(Page-level text extractions)
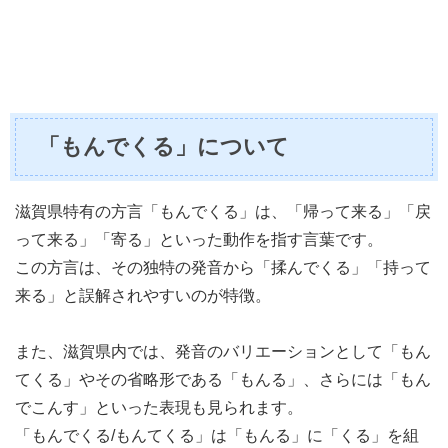
「もんでくる」について
滋賀県特有の方言「もんでくる」は、「帰って来る」「戻
って来る」「寄る」といった動作を指す言葉です。
この方言は、その独特の発音から「揉んでくる」「持って
来る」と誤解されやすいのが特徴。
また、滋賀県内では、発音のバリエーションとして「もん
てくる」やその省略形である「もんる」、さらには「もん
でこんす」といった表現も見られます。
「もんでくる/もんてくる」は「もんる」に「くる」を組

Brief:
Show the lines above with "もんでくる".

Output of the task:
「もんでくる」について
滋賀県特有の方言「もんでくる」は、「帰って来る」「戻
「もんでくる/もんてくる」は「もんる」に「くる」を組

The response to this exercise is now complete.